Politiche 2018
Di Stefano ad Aosta senza scontri: “Non fatevi spaventare dalla strategia della tensione”
Aosta - Ad accogliere il candidato premier di Casapound all’Hostellerie du Cheval Blanc c’erano le forze dell’ordine, dispiegate in massa per evitare qualsiasi tipo di disordine vista la notte di guerriglia urbana andata in scena ieri sera a Torino.

Silvio Berlusconi? Matteo Salvini? Giorgia Meloni? Chi si aspettava l’arrivo in Valle di uno dei pezzi grossi della destra italiana oggi si è dovuto “accontentare” dell’esponente meno moderato dell’area. Ad Aosta, infatti, è sbarcato Simone Di Stefano, candidato premier per Casapound, partito che ha preso le distanze dalla coalizione formata da Forza Italia, Lega, Fratelli d’Italia e Noi con l’Italia per correre da solo alle elezioni politiche del prossimo 4 marzo.

Ad accogliere Di Stefano all’Hostellerie du Cheval Blanc, luogo scelto dal movimento per il comizio, c’erano le forze dell’ordine, dispiegate in massa per evitare qualsiasi tipo di disordine vista anche la notte di guerriglia urbana, con sassaiola scatenata da alcuni gruppi antifascisti, andata in scena ieri sera a Torino dopo un comizio di Casapound. Oltre agli uomini in divisa c’erano ovviamente anche i due candidati locali, Lorenzo Aiello (Camera) e Sonny Perino (Senato) e una cinquantina di persone, salite ulteriormente di numero durante l’incontro, accorse ad ascoltarlo.

“Da romano mi sento molto legato a questa città di cui riconosco i simboli e la storia”, ha dichiarato in apertura Di Stefano, prima di iniziare un monologo lungo 45 minuti in cui, oltre a snocciolare il programma punto per punto (già illustrato dai due candidati sul territorio in svariate occasioni) si è soffermato a lungo sull’attualità della campagna elettorale e sui possibili scenari post voto. “La sinistra non parla più agli italiani, non si cura più dei loro problemi, delle loro difficoltà, dal lavoro ai figli”, ha continuato, spiegando che “da entrambi le parti si sta mettendo in atto una strategia della tensione, puntando il dito sugli estremismi, per mettere paura all’elettorato: spaventiamo tutti, così forse nel segreto dell'urna, la gente, spaventata da una guerra civile che non esiste, magari voterà di nuovo Partito Democratico o Forza Italia”.
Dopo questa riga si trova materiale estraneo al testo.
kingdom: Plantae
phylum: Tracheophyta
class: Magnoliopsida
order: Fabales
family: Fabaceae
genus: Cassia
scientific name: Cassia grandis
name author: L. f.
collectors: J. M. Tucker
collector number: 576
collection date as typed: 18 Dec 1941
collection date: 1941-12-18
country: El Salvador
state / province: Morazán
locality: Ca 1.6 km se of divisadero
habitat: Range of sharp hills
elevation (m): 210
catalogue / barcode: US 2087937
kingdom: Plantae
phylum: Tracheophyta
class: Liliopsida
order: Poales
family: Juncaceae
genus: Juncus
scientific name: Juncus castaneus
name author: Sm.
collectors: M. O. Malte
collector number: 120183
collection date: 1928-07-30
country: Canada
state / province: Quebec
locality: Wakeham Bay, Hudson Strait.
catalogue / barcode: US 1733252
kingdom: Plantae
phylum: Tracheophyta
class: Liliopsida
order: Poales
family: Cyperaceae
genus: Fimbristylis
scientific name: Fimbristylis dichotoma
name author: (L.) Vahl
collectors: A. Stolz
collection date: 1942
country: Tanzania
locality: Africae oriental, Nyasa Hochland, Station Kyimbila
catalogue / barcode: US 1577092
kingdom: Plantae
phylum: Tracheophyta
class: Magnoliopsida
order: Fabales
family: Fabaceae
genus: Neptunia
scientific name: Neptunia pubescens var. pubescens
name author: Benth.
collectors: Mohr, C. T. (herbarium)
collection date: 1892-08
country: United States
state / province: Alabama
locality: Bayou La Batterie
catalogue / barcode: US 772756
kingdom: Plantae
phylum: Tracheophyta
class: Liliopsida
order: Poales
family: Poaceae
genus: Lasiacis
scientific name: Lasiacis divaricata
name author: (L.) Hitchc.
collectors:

E ha specificato: “Scordatevi destra e sinistra, Berlusconi parla come Renzi: ha già detto che servirà un governo delle grandi intese e che se non si potrà governare si andrà nuovamente a votare. E’ una truffa, sono già d’accordo per un governo tecnico, come è avvenuto per la passata legislatura, e una parte della Lega li seguirà”.

Di Stefano, quindi, non ha risparmiato neanche il leader del Carroccio: “Dice che se prenderà anche solo un voto in più di Berlusconi farà il premier ma sa benissimo che non è affatto così, la Lega si spaccherà”.  E l’obiettivo di Casapound, qual è? “Vogliamo rimettere questo paese nelle mani del popolo italiano”. Concretamente, a fine incontro, Di Stefano spiega che Casapound punta a superare la soglia di sbarramento del 3%: “Per noi vorrebbe dire vedere eletti 12 parlamentari e iniziare la nostra piccola rivoluzione”. In quest’ottica, però, con tutta probabilità la Valle d’Aosta e il suo collegio elettorale uninominale non potranno dargli una mano. “Qui l’obiettivo è farci conoscere, soprattutto tra i giovani, e crescere”, ha concluso prima di posare per alcune fotografie di rito insieme ai suoi sostenitori.